Yelp (sequence pairs) with 128, 256 and 512 (were 512 fails)

# cat yelp-pair-b_128_32_3/eval_results_same-b.txt
# seqlen 128
eval_loss = 0.4788903475597093
eval_acc = 0.8130612708878027
eval_f1 = 0.8137388152678672
eval_acc_and_f1 = 0.813400043077835
eval_pearson = 0.6262220422479998
eval_spearmanr = 0.6262220422479998
eval_corr = 0.6262220422479998
eval_class_report = {'not same': {'precision': 0.8189660129967221, 'recall': 0.8058966668552996, 'f1-score': 0.8123787792355962, 'support': 35342}, 'same': {'precision': 0.8072925445249733, 'recall': 0.8202888622481018, 'f1-score': 0.8137388152678672, 'support': 35034}, 'accuracy': 0.8130612708878027, 'macro avg': {'precision': 0.8131292787608477, 'recall': 0.8130927645517008, 'f1-score': 0.8130587972517317, 'support': 70376}, 'weighted avg': {'precision': 0.8131548231814548, 'recall': 0.8130612708878027, 'f1-score': 0.8130558211583339, 'support': 70376}}
epoch = 3.0
total_flos = 71009559802626048
# cat yelp-pair-b_256_16_1/eval_results_same-b.txt
# seqlen 256
eval_loss = 0.3369856428101318
eval_acc = 0.8494088893941116
eval_f1 = 0.8505977218901545
eval_acc_and_f1 = 0.850003305642133
eval_pearson = 0.6990572001217541
eval_spearmanr = 0.6990572001217481
eval_corr = 0.6990572001217511
eval_class_report = {'not same': {'precision': 0.8588791553054476, 'recall': 0.8377850715862147, 'f1-score': 0.8482009854474619, 'support': 35342}, 'same': {'precision': 0.840315302768648, 'recall': 0.8611348975281156, 'f1-score': 0.8505977218901545, 'support': 35034}, 'accuracy': 0.8494088893941116, 'macro avg': {'precision': 0.8495972290370477, 'recall': 0.8494599845571651, 'f1-score': 0.8493993536688083, 'support': 70376}, 'weighted avg': {'precision': 0.8496378513129752, 'recall': 0.8494088893941116, 'f1-score': 0.8493941090198912, 'support': 70376}}
epoch = 1.0
total_flos = 47339706535084032
# cat yelp-pair-b_512_8_3/eval_results_same-b.txt
# seqlen 512
# here it basically just predicts zeros all the time (as fas as I saw)
eval_loss = 0.6931421184073636
eval_acc = 0.5021882459929522
eval_f1 = 0.0
eval_acc_and_f1 = 0.2510941229964761
eval_pearson = nan
eval_spearmanr = nan
eval_corr = nan
eval_class_report = {'not same': {'precision': 0.5021882459929522, 'recall': 1.0, 'f1-score': 0.6686089407669461, 'support': 35342}, 'same': {'precision': 0.0, 'recall': 0.0, 'f1-score': 0.0, 'support': 35034}, 'accuracy': 0.5021882459929522, 'macro avg': {'precision': 0.2510941229964761, 'recall': 0.5, 'f1-score': 0.33430447038347305, 'support': 70376}, 'weighted avg': {'precision': 0.25219303441347785, 'recall': 0.5021882459929522, 'f1-score': 0.3357675512189583, 'support': 70376}}
epoch = 3.0
total_flos = 284038239210504192

Side note:
I also ran Yelp with regression and it worked for 128 but for 512 the correlation was below 0.3 so it also failed again.
And I worked on another (private) dataset with similar results…
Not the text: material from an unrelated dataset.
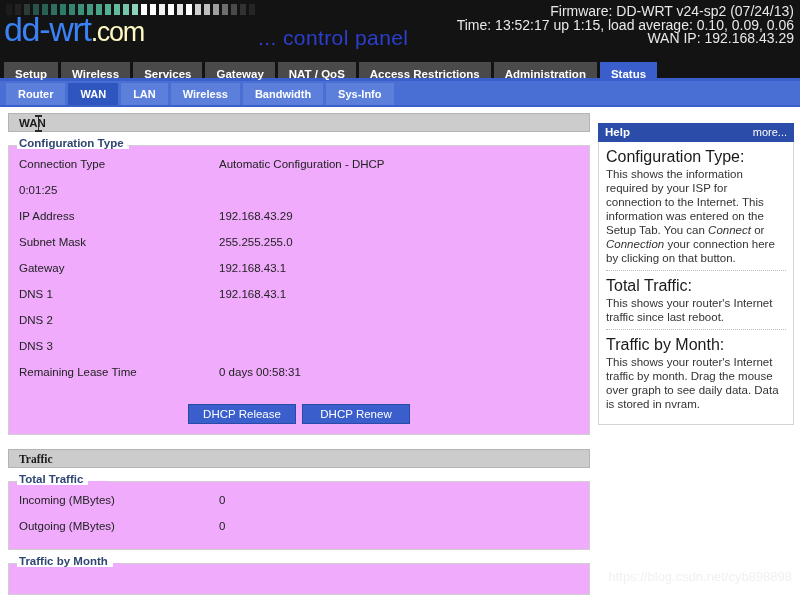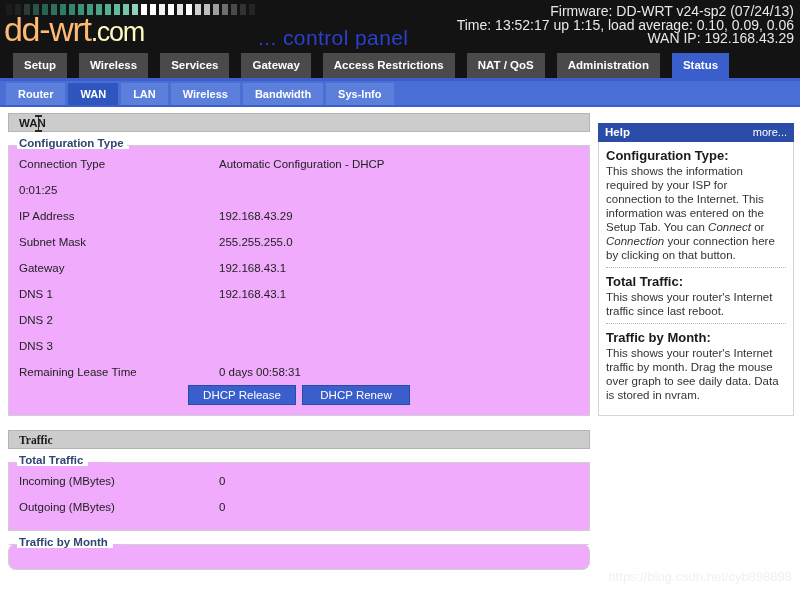"dd-wrt" #logo .w { color: #fdba74 -> #3b82f6 }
A short reply for now. More details will follow.

It seems to slightly depend on the batch size. Using gradient accumulation to augment the smaller batch sizes (of longer sequence length) corrects my issue where the model previously only predicted 1 or 0. So it might be the case that it just can’t generalize enough if the batch size is too small.
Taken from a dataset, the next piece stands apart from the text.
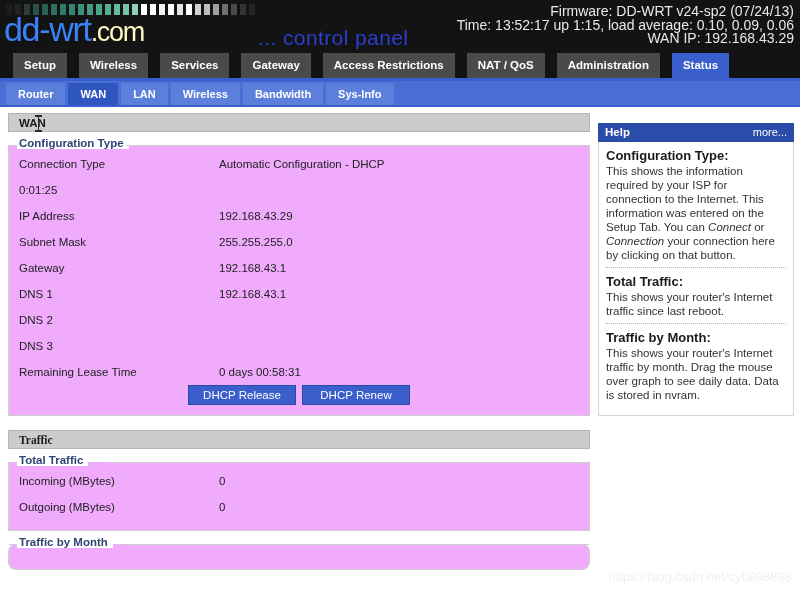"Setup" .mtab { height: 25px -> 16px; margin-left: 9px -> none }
But this is still somehow connected to the learning rate and optimizer (I would assume), as with an older implementation of BERT finetuning in MXNet I could train with batch sizes of 2 and still be on the same level as with shorter sequence lengths or even better. The current finetuning code from GluonNLP (MXNet) seems to have a similar issue with the longer sequence lengths/smaller batch sizes, and gradient accumulation helped here, too. So finding the changes compared to the older code might help find the root cause.